NANNETTE JOLIYETTE BROWN, District Judge.

Before the Court is Defendant LHC Group, Inc.’s (“LHC”) “Motion for Reconsideration of Order Conditionally Certifying Collective Action, or in the Alternative to Certify Interlocutory Appeal.”1 Having considered the motion, the memoranda in support and in opposition, the statements made at oral argument, the record, and the applicable law, the Court will grant the motion in part and deny it in part.

I. Background

A. Factual Background

Plaintiff Corrine Chapman (“Chapman”) worked for 15 years as an office manager for Ochsner Home Health Corp. (“Ochs-ner”) in Covington, Louisiana, which was acquired by LHC in 2009.2 According to Chapman, she was a nonexempt employee paid hourly, with responsibilities including scheduling, recording, and reporting the work hours of LHC’s hourly employees.3 Chapman alleges that LHC never instructed or trained its payroll employees how to properly record hours worked by hourly employees, or with respect to the record-keeping requirements of the Fair Labor Standards Act (the “FLSA”).4

For several years, according to Chapman, LHC has been reducing its employment costs, including reducing its work force and implementing record keeping and compensation policies prohibiting the payment of overtime wages.5 Despite the [715]*715reductions in force, LHC allegedly instructed its hourly employees not to record any overtime hours on their time sheets, even if the employees worked hours in excess of the 40 hour work week.6 Chapman alleges that LHC supervisors, under “direct orders” from LHC’s senior management, instructed her to allow and accept inaccurate time records from employees who actually worked in excess of 40 hours per week, but recorded only 40 hours per week on his or her time sheet.7 Chapman additionally alleges that she was instructed to modify time sheets of any employees who reported working in excess of 40 hours per week so that the time sheets would show only 40 hours worked.8

Chapman alleges that she was regularly scheduled to work exactly eight hours daily and 40 hours weekly, and that she was scheduled to take a 30 minute unpaid lunch break every day.9 Still, she alleges, she regularly worked in excess of eight hours per day, but was prohibited from reporting this overtime on her time sheet and consequently was not compensated for that time.10 According to Chapman, prior to June 2013, she reported to supervisors with the title “Director of Nursing.”11 After June 2013, Chapman was supervised by Cheryl Chellette, Director of Ochsner Home Health of Covington and Ochsner Home Health of Kenner.12 Chapman attests that “[u]pon information and belief, Defendant’s record-keeping and compensation policies were dictated and issued by Defendant’s senior management and issued to all of defendants’s [sic] locations throughout Louisiana and the United States.”13

B. Procedural Background

The complaint in this matter was filed on November 8, 2013.14 On April 4, 2014, Chapman filed a “Motion to Conditionally Certify a Collective Action and Issue Notice,” 15 which the Court granted on November 13, 2014.16 The Court’s November 13, 2014 Order granted Plaintiffs request to conditionally certify a nationwide class of office managers, administrative personnel, and clinical technicians based on the allegations of Chapman and three other employees that they were prohibited from recording more than 40 hours on their time sheets.
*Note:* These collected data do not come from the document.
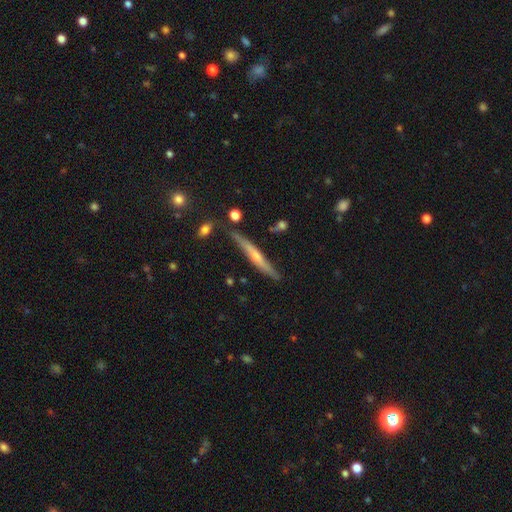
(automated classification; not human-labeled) Smooth or featured: featured or disk — 58% (smooth — 35%)
Edge-on disk: yes — 93% (no — 7%)
Edge-on bulge: rounded — 54% (none — 39%)
Merging: none — 75% (minor disturbance — 17%)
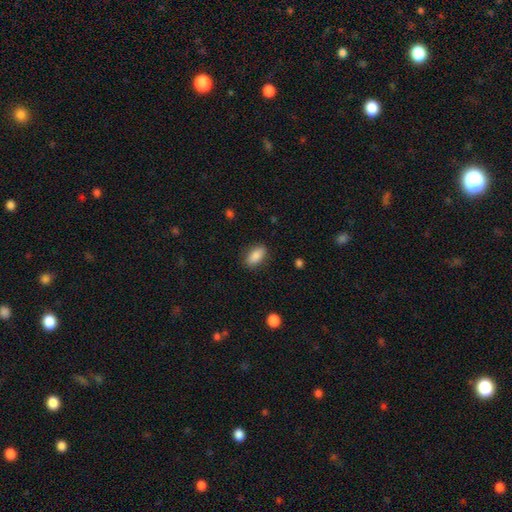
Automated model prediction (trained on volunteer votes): smooth 86%, star or artifact 7%, featured or disk 7%. Down the decision tree: how rounded — in between (88%); merging — none (85%).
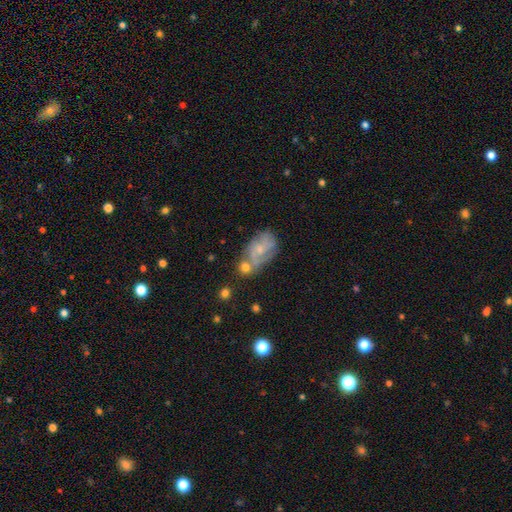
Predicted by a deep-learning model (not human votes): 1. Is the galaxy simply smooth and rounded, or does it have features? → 42% featured or disk, 37% smooth, 21% star or artifact.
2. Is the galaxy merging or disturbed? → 49% none, 20% minor disturbance, 20% merger, 10% major disturbance.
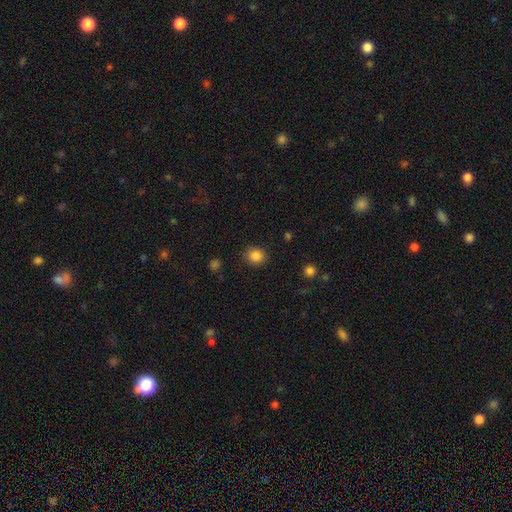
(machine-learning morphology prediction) Smooth or featured? smooth (85%)
How rounded? round (74%)
Merging? none (86%)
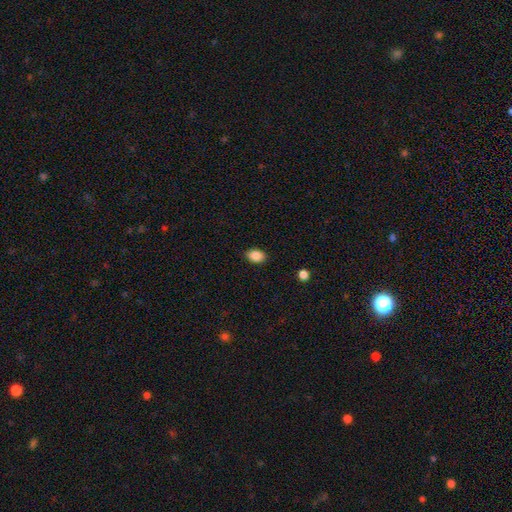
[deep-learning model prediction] Smooth or featured? Predicted: smooth (p=0.88). How rounded? Predicted: in between (p=0.81). Merging? Predicted: none (p=0.87).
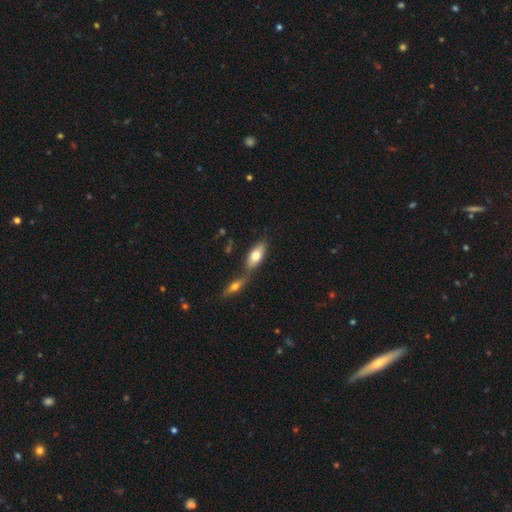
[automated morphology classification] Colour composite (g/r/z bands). It shows a smooth galaxy with no disk features (71%) that is in between round and cigar-shaped (84%). Merging: none (48%).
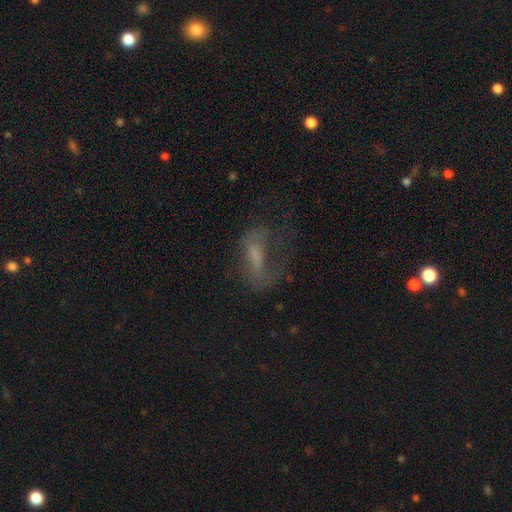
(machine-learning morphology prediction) This is marginally a featured or disk galaxy (42%). Merging: marginally major disturbance (41%).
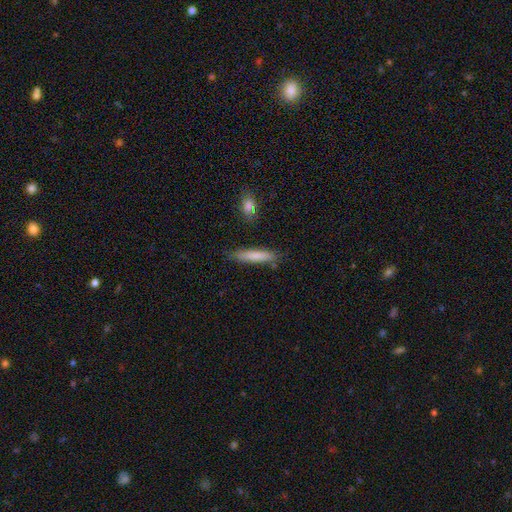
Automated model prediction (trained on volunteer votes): smooth_or_featured: smooth (p=0.78) [alt: featured or disk p=0.15]
how_rounded: cigar-shaped (p=0.87) [alt: in between p=0.11]
merging: none (p=0.82) [alt: minor disturbance p=0.12]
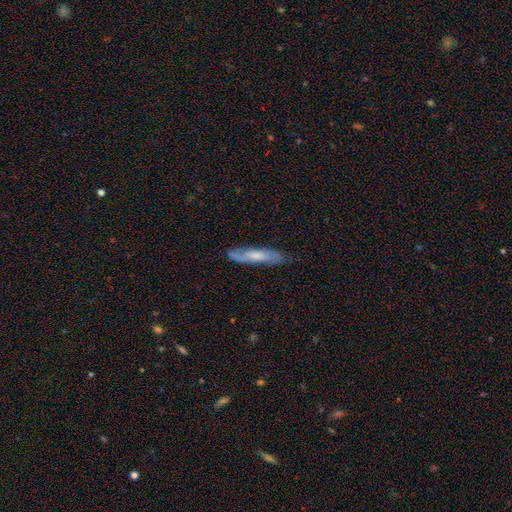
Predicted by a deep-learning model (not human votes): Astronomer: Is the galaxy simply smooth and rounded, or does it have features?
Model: featured or disk — 48% (runner-up: smooth, 46%).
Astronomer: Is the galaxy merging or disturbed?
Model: none — 76%.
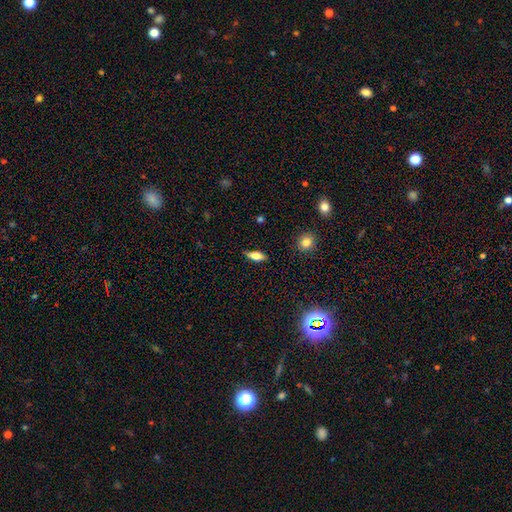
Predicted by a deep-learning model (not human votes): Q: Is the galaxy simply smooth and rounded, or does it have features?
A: smooth — 61%.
LHC filed the pending motion for reconsideration on November 24, 2014.17 Chapman filed a memorandum in opposition of December 2, 2014,18 and LHC filed a memorandum in further support of its. motion on December 10, 2014.19 The Court heard oral argument on the pending motion on August 5, 2015.

II. Parties’ Arguments

A. LHC’s Arguments in Support

LHC argues that reconsideration of the Court’s November 13, 2014 Order granting conditional certification “is warranted to prevent the manifest injustice that would [716]*716result to LHC if a nationwide notice is authorized by this Court based on the wholly conclusory and otherwise inadequate allegations submitted by Chapman in support of her motion.”20 LHC does not dispute the Court’s articulation of the factors that it considered in evaluating Chapman’s motion for conditional certification; rather, LHC asks the Court to reconsider the manner in which it applied those factors to Chapman’s allegations, which LHC characterizes as • “concluso-ry.” 21 LHC avers that Chapman has not come close to presenting “substantial allegations” that the putative class members were together the victims of a single decision, policy, or plan infected by unlawful conduct, such that the Court could find that the requirements for conditional certification have been met.22

First, LHC argues that Chapman has not demonstrated a reasonable basis for believing that other aggrieved individuals exist because she failed to identify any written policy that could arguably violate the FLSA.23 According to LHC, its written policies require that all hours worked be recorded on employee timesheets, and “Chapman’s effort to identify the requisite single policy — to the extent she makes any substantive effort at all — has to be based on her vague and conclusory allegations that unidentified individual supervisors purportedly deviated from these written policies through unspecified verbal instructions to unidentified employees at unidentified locations at unidentified times.”24 LHC contends that Chapman failed to explain how employees were supposedly prevented from recording overtime hours, and that she has failed to identify the specific alleged pay practice at issue.25

Next, LHC argues that Chapman has not demonstrated the existence of any aggrieved individuals who are similarly situated to her.26 According to LHC, the critical issue at the heart of the “similarly situated” analysis is whether the ultimate issues can be tried on the basis of collective or representative proof, or whether such resolution will require individualized proof as to the claims of each plaintiff.27 LHC cites Johnson v. Big Lots Stores, Inc.28 and Carey v. 24 Hour Fitness USA, Inc.29 to support its argument that courts are particularly reluctant to conditionally certify “off-the-elock” cases such as this one because such cases are inherently not susceptible to resolution using collective proof, and thus are not appropriate for collective action certification.30

LHC additionally contends that Chapman has not demonstrated that others desire to opt in to this case.

Free access — add to your briefcase to read the full text and ask questions with AI

Related

Cite This Page — Counsel Stack

Bluebook (online)
126 F. Supp. 3d 711, 2015 Wage & Hour Cas.2d (BNA) 277, 2015 U.S. Dist. LEXIS 113830, Counsel Stack Legal Research, https://law.counselstack.com/opinion/chapman-v-lhc-group-inc-laed-2015.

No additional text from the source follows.